(What to do) Tally the lines of the data that include the word "format". Only the number is to be returned.

(Dataset records)

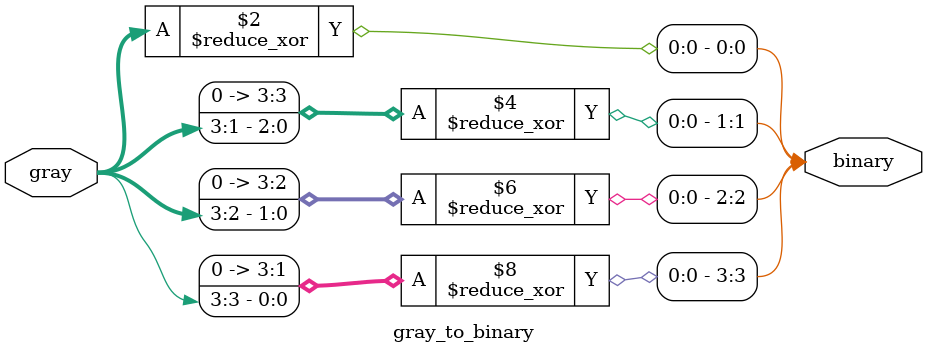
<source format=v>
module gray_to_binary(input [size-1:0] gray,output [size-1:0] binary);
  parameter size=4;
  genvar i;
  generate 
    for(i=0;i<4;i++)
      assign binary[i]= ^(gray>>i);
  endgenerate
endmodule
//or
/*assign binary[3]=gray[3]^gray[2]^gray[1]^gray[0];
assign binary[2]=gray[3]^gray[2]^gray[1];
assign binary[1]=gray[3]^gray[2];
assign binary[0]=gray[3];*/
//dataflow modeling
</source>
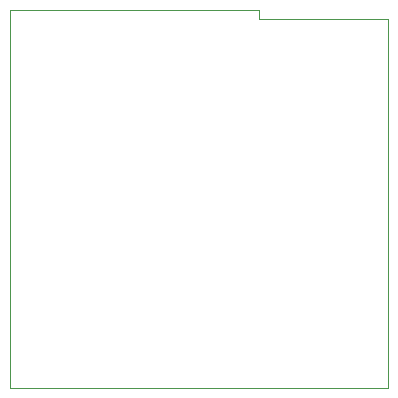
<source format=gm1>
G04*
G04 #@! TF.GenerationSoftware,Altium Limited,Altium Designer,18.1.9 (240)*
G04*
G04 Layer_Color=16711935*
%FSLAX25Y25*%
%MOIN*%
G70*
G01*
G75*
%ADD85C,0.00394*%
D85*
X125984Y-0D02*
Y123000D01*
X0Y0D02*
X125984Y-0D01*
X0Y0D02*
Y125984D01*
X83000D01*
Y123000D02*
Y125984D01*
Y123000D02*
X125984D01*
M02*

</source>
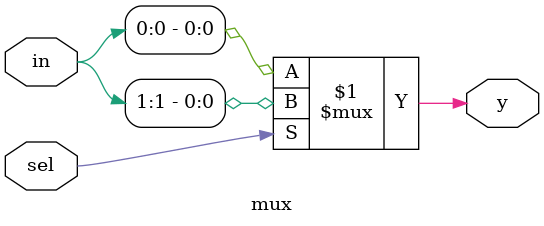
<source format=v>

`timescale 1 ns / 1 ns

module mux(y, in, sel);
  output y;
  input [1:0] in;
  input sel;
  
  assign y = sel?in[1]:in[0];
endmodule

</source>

==

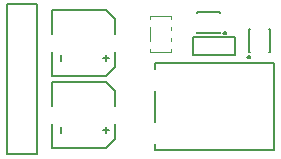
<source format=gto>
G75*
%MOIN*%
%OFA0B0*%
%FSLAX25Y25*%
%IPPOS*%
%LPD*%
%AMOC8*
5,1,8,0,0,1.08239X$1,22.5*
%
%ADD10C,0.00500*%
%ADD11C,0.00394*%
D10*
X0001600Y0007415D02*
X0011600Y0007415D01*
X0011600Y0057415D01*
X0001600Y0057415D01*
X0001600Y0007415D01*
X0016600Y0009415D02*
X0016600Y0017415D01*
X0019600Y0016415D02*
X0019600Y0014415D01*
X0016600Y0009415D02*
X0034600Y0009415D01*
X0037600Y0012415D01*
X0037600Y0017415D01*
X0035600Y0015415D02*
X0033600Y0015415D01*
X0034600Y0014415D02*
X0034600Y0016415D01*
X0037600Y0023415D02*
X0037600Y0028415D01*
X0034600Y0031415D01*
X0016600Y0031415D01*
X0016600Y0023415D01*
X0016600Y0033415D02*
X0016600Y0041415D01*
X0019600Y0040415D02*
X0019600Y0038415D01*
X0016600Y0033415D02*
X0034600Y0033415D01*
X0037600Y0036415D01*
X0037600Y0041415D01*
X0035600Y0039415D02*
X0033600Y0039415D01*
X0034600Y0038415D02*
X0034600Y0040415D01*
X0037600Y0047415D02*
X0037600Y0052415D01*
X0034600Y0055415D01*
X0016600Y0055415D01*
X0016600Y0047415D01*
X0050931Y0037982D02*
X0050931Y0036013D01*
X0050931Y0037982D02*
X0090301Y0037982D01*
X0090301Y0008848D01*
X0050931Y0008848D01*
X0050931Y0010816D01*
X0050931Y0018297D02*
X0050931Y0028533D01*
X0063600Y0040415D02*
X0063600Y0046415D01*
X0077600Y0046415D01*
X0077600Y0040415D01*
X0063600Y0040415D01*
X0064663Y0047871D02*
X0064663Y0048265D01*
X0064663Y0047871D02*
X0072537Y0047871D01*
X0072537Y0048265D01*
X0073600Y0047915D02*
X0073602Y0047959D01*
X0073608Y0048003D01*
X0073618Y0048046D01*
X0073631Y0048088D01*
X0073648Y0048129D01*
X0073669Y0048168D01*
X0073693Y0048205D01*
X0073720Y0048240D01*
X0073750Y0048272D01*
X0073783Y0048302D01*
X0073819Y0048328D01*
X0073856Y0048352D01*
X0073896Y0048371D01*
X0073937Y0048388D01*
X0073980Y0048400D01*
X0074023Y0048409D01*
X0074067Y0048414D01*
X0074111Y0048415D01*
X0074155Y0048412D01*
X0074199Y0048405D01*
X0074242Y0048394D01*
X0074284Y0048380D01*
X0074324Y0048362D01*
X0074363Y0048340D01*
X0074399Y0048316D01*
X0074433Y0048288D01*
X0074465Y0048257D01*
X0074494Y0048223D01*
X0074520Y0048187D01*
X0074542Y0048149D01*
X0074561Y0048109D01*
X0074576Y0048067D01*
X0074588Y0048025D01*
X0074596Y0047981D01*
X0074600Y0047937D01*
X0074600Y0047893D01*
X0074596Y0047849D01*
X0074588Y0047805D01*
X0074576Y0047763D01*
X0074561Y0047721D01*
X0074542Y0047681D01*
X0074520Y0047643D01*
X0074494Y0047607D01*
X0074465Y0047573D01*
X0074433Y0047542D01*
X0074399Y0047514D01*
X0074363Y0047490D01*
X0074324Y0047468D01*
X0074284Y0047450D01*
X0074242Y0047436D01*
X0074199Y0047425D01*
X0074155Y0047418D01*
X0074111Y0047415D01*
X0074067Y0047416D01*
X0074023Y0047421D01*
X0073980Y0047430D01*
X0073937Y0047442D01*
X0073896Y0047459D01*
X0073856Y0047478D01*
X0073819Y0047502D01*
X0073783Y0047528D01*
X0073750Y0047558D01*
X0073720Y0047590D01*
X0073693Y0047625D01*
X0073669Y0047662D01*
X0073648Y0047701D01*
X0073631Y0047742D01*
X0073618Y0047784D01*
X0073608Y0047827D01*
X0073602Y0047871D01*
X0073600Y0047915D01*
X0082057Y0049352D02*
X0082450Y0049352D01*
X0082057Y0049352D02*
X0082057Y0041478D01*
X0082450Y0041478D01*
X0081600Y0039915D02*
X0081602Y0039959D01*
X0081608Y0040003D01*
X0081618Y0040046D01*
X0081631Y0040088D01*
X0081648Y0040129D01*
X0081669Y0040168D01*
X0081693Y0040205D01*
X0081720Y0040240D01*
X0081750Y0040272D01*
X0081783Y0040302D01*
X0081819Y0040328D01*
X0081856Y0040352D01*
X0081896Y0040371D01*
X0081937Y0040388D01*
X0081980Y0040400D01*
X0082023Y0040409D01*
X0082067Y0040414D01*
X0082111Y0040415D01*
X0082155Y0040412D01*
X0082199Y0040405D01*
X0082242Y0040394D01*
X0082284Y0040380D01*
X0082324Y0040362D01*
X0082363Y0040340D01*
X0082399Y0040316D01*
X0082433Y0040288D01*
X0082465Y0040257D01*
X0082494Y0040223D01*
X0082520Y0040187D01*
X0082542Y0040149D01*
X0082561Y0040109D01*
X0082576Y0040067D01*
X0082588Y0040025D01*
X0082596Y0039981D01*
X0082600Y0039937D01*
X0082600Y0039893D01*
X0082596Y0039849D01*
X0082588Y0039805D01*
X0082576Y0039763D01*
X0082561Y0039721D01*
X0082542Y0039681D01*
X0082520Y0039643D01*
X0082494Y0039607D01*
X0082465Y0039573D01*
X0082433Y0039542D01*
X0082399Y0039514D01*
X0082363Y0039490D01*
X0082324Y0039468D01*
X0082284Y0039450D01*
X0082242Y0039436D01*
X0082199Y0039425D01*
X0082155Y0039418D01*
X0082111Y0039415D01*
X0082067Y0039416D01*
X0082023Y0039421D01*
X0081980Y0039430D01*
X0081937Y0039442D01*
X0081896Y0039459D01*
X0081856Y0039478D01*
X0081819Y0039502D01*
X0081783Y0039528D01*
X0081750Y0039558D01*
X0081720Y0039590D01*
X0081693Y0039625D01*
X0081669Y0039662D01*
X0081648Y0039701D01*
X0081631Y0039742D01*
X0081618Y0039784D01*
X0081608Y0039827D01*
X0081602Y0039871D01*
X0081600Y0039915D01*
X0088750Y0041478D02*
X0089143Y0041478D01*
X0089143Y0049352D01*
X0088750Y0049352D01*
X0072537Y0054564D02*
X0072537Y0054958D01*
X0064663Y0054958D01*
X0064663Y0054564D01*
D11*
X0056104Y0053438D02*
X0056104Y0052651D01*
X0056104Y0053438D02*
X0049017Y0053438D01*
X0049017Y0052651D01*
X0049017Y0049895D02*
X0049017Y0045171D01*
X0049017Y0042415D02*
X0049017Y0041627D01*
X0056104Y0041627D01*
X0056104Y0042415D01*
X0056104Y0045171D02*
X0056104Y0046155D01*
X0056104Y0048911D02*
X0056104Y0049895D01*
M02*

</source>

(Completed exercise) 4